To be completely honest, most people go into blogging with this mentality:
Step 1: Publish a blog
Step 2: ?
Step 3: Profit
Most people who are already blogging successfully take the real strategy and process for granted. But, if you’re new to blogging, or not generating the leads you’re expecting yet, it’s crucial to connect the dots from your blog content to your follow-up, and then to your product.
The right strategy and process are totally achievable:
Step 1: First, alleviate the pain point by addressing it in your blog.
Blogging isn’t about just creating content. The content must be helpful to an audience that will potentially be interested in your company and product. Identify the reader’s pain point that brought them to your blog, then alleviate it.
If your blog is the initial contact with a consumer, it should be educational, not focused on your brand or product.

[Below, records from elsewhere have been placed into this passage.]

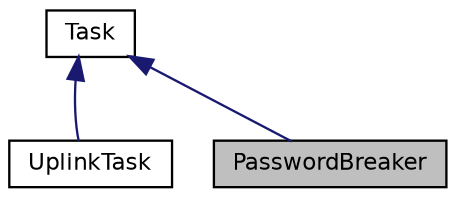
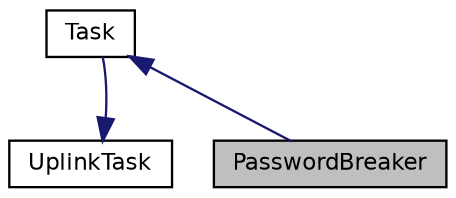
  digraph {
    node [color=black fillcolor=white fontname=Helvetica fontsize=10 shape=record style=filled]
    edge [color=midnightblue dir=back fontname=Helvetica fontsize=10 labelfontname=Helvetica labelfontsize=10 style=solid]
    n1 [fillcolor=grey75 fontcolor=black height=0.2 label=PasswordBreaker width=0.4]
    n2 [height=0.2 label=UplinkTask width=0.4]
    n3 [height=0.2 label=Task width=0.4]
    n3 -> n1
-   n3 -> n2
+   n2 -> n3
  }
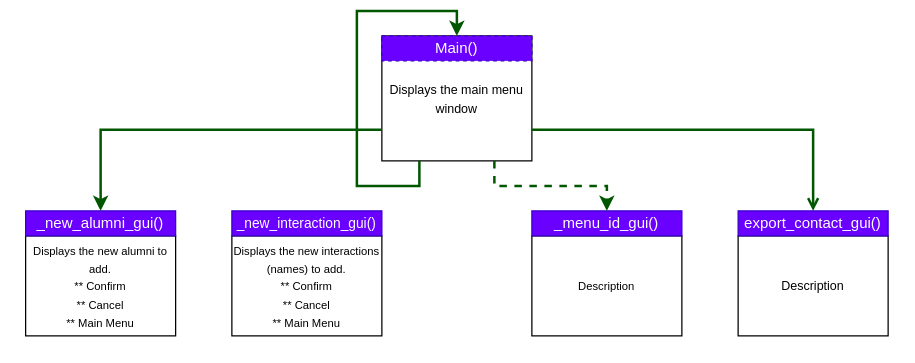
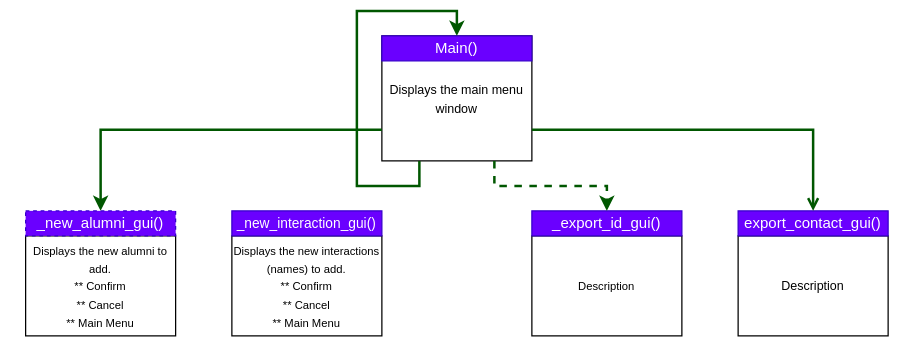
  <mxCell id="0" />
  <mxCell id="1" parent="0" />
  <mxCell id="2" value="" style="group" vertex="1" connectable="0" parent="1"><mxGeometry x="305" y="20" width="120" height="100" as="geometry" /></mxCell>
  <mxCell id="3" value="&lt;font style=&quot;font-size: 10px&quot;&gt;Displays the main menu window&lt;/font&gt;" style="rounded=0;whiteSpace=wrap;html=1;" vertex="1" parent="2"><mxGeometry width="120" height="100" as="geometry" /></mxCell>
- <mxCell id="4" value="Main()" style="rounded=0;whiteSpace=wrap;html=1;fillColor=#6a00ff;strokeColor=#3700CC;fontColor=#ffffff;dashed=1;" vertex="1" parent="2"><mxGeometry width="120" height="20" as="geometry" /></mxCell>
+ <mxCell id="4" value="Main()" style="rounded=0;whiteSpace=wrap;html=1;fillColor=#6a00ff;strokeColor=#3700CC;fontColor=#ffffff;" vertex="1" parent="2"><mxGeometry width="120" height="20" as="geometry" /></mxCell>
  <mxCell id="5" style="edgeStyle=orthogonalEdgeStyle;rounded=0;orthogonalLoop=1;jettySize=auto;html=1;exitX=0;exitY=0.75;exitDx=0;exitDy=0;entryX=0.5;entryY=0;entryDx=0;entryDy=0;fillColor=#008a00;strokeColor=#005700;strokeWidth=2;" edge="1" parent="1" source="3" target="9"><mxGeometry relative="1" as="geometry" /></mxCell>
  <mxCell id="6" value="" style="group" vertex="1" connectable="0" parent="1"><mxGeometry x="20" y="160" width="120" height="100" as="geometry" /></mxCell>
  <mxCell id="7" value="" style="group" vertex="1" connectable="0" parent="6"><mxGeometry y="20" width="120" height="80" as="geometry" /></mxCell>
  <mxCell id="8" value="&lt;font style=&quot;font-size: 9px&quot;&gt;Displays the new alumni to add.&lt;br&gt;** Confirm&lt;br&gt;** Cancel&lt;br&gt;** Main Menu&lt;br&gt;&lt;/font&gt;" style="rounded=0;whiteSpace=wrap;html=1;" vertex="1" parent="7"><mxGeometry width="120" height="80" as="geometry" /></mxCell>
- <mxCell id="9" value="_new_alumni_gui()" style="rounded=0;whiteSpace=wrap;html=1;fillColor=#6a00ff;strokeColor=#3700CC;fontColor=#ffffff;" vertex="1" parent="6"><mxGeometry width="120" height="20" as="geometry" /></mxCell>
+ <mxCell id="9" value="_new_alumni_gui()" style="rounded=0;whiteSpace=wrap;html=1;fillColor=#6a00ff;strokeColor=#3700CC;fontColor=#ffffff;dashed=1;" vertex="1" parent="6"><mxGeometry width="120" height="20" as="geometry" /></mxCell>
  <mxCell id="10" value="" style="group" vertex="1" connectable="0" parent="1"><mxGeometry x="185" y="160" width="120" height="100" as="geometry" /></mxCell>
  <mxCell id="11" value="" style="group" vertex="1" connectable="0" parent="10"><mxGeometry y="20" width="120" height="80" as="geometry" /></mxCell>
  <mxCell id="12" value="&lt;font style=&quot;font-size: 9px&quot;&gt;Displays the new interactions (names) to add.&lt;br&gt;** Confirm&lt;br&gt;** Cancel&lt;br&gt;** Main Menu&lt;br&gt;&lt;/font&gt;" style="rounded=0;whiteSpace=wrap;html=1;" vertex="1" parent="11"><mxGeometry width="120" height="80" as="geometry" /></mxCell>
  <mxCell id="13" value="&lt;span style=&quot;font-size: 11px&quot;&gt;_new_interaction_gui()&lt;/span&gt;" style="rounded=0;whiteSpace=wrap;html=1;fillColor=#6a00ff;strokeColor=#3700CC;fontColor=#ffffff;" vertex="1" parent="10"><mxGeometry width="120" height="20" as="geometry" /></mxCell>
  <mxCell id="14" style="edgeStyle=orthogonalEdgeStyle;rounded=0;orthogonalLoop=1;jettySize=auto;html=1;exitX=0.25;exitY=1;exitDx=0;exitDy=0;strokeColor=#005700;strokeWidth=2;" edge="1" parent="1" source="3" target="4"><mxGeometry relative="1" as="geometry" /></mxCell>
  <mxCell id="15" value="" style="group" vertex="1" connectable="0" parent="1"><mxGeometry x="425" y="160" width="120" height="100" as="geometry" /></mxCell>
  <mxCell id="16" value="" style="group" vertex="1" connectable="0" parent="15"><mxGeometry y="20" width="120" height="80" as="geometry" /></mxCell>
  <mxCell id="17" value="&lt;font&gt;&lt;font style=&quot;font-size: 9px&quot;&gt;Description&lt;/font&gt;&lt;br&gt;&lt;/font&gt;" style="rounded=0;whiteSpace=wrap;html=1;" vertex="1" parent="16"><mxGeometry width="120" height="80" as="geometry" /></mxCell>
- <mxCell id="18" value="_menu_id_gui()" style="rounded=0;whiteSpace=wrap;html=1;fillColor=#6a00ff;strokeColor=#3700CC;fontColor=#ffffff;" vertex="1" parent="15"><mxGeometry width="120" height="20" as="geometry" /></mxCell>
+ <mxCell id="18" value="_export_id_gui()" style="rounded=0;whiteSpace=wrap;html=1;fillColor=#6a00ff;strokeColor=#3700CC;fontColor=#ffffff;" vertex="1" parent="15"><mxGeometry width="120" height="20" as="geometry" /></mxCell>
  <mxCell id="19" value="" style="group" vertex="1" connectable="0" parent="1"><mxGeometry x="590" y="160" width="120" height="100" as="geometry" /></mxCell>
  <mxCell id="20" value="" style="group" vertex="1" connectable="0" parent="19"><mxGeometry y="20" width="120" height="80" as="geometry" /></mxCell>
  <mxCell id="21" value="&lt;font style=&quot;font-size: 10px&quot;&gt;Description&lt;br&gt;&lt;/font&gt;" style="rounded=0;whiteSpace=wrap;html=1;" vertex="1" parent="20"><mxGeometry width="120" height="80" as="geometry" /></mxCell>
  <mxCell id="22" value="export_contact_gui()" style="rounded=0;whiteSpace=wrap;html=1;fillColor=#6a00ff;strokeColor=#3700CC;fontColor=#ffffff;" vertex="1" parent="19"><mxGeometry width="120" height="20" as="geometry" /></mxCell>
  <mxCell id="23" style="edgeStyle=orthogonalEdgeStyle;rounded=0;orthogonalLoop=1;jettySize=auto;html=1;exitX=0.75;exitY=1;exitDx=0;exitDy=0;entryX=0.5;entryY=0;entryDx=0;entryDy=0;strokeColor=#005700;strokeWidth=2;dashed=1;" edge="1" parent="1" source="3" target="18"><mxGeometry relative="1" as="geometry" /></mxCell>
  <mxCell id="24" style="edgeStyle=orthogonalEdgeStyle;rounded=0;orthogonalLoop=1;jettySize=auto;html=1;exitX=1;exitY=0.75;exitDx=0;exitDy=0;entryX=0.5;entryY=0;entryDx=0;entryDy=0;strokeColor=#005700;strokeWidth=2;endArrow=open;" edge="1" parent="1" source="3" target="22"><mxGeometry relative="1" as="geometry" /></mxCell>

This works in two ways. One, the consumer now associates your company with solutions in a certain field. In addition, you can foster a continuing trusted advisor status with your audience. Now that the relationship has been built, trust will continue to grow with consistency.
Step 2: Publish all material with a call to action at the end that makes sense for your content.
Does your blog end with any suggestion of the next step through a form or call to action button? Does the next step make sense based on what the audience just read?
After first contact, the call to action should not lead directly to your product, as the leap is very large. Continue connecting each dot between your blog and your product.
If your blog was about how to choose a great horse before you buy one, then a great call to action would be a button that asks readers to fill out a form to send them regular emails about updates in the equine industry. Simply adjust this concept for your particular audience and industry.
Step 3: Only after you grow trust, call for your audience to make direct contact with your company or product.
This stage is where the reader becomes an actual lead. They have read your blogs and know who you and your brand are because of your follow-up, so it is easy for them to consider your products worthy.
- You have already given them free education.
- You know what solves their problems, regardless of whether you are selling something.
- You have kept the relationship growing with your calls to action.
Don’t back away at this point. Identify the problem or opportunity you know your audience is facing, and call for them to make contact. Get them on the phone with a representative, or finally show them your product.
But my blog isn’t even being looked at!
So you have a process in place, but you don’t have any readers. Here are the most common problems:
You’re not promoting the blogs through social media and other websites or advertising.
While search engines will draw potential readers to your content, you should definitely kickstart the process by drawing attention from people that might be interested. Link your blog post through Twitter, and tag other key influencers in your industry that may be interested in seeing and sharing the content.
Facebook, Twitter, LinkedIn, Google+, and Pinterest all draw readers that may choose to link to your content from other websites. This draws you a principal readership, but also may increase your search engine traffic as well! Search engines analyze the number of links to your page from outside websites, as well as how much traffic your page is generating.
You haven’t given the blogs enough time to start generating leads.
There’s a turnover time for blogs to generate leads. Make sure that you continue to promote and monitor your blogs after the initial publication. What you will see is how long it takes before your audience becomes familiar with your content.
Keep sharing the same posts. Maybe your ideal audience won’t open the link and read the blog on first exposure, or maybe even the second. What matters most is that you eventually get the desired effect.
Don’t just abandon the promotion and monitoring because you don’t see instant performance. Even though you should continue to develop new content, keep using the content you already have.
Your blog lacks the essential “best practices” that make a blog useful.
Let’s start with the bad news: you can have the best strategy, great promotion, but floundering content, and you still won’t generate leads.
The good news is this: you can fix a broken blog and start getting the results you want.
Make sure your content style matches the type of person that would be reading your blog. If you’re writing an educational blog for someone who is interested in buying their first horse, you would probably have to avoid using technical language without explaining it first.
You don’t have to rewrite a failing blog from scratch. Start by going back to make sure that you used the clearest grammar and spelling, that the format is readable, and that you included helpful images and links.
Once you have the blog polished up and ready for your readers, go back to promoting and monitoring.
Try to enjoy the blogging, strategizing, and promoting, because the process never ends!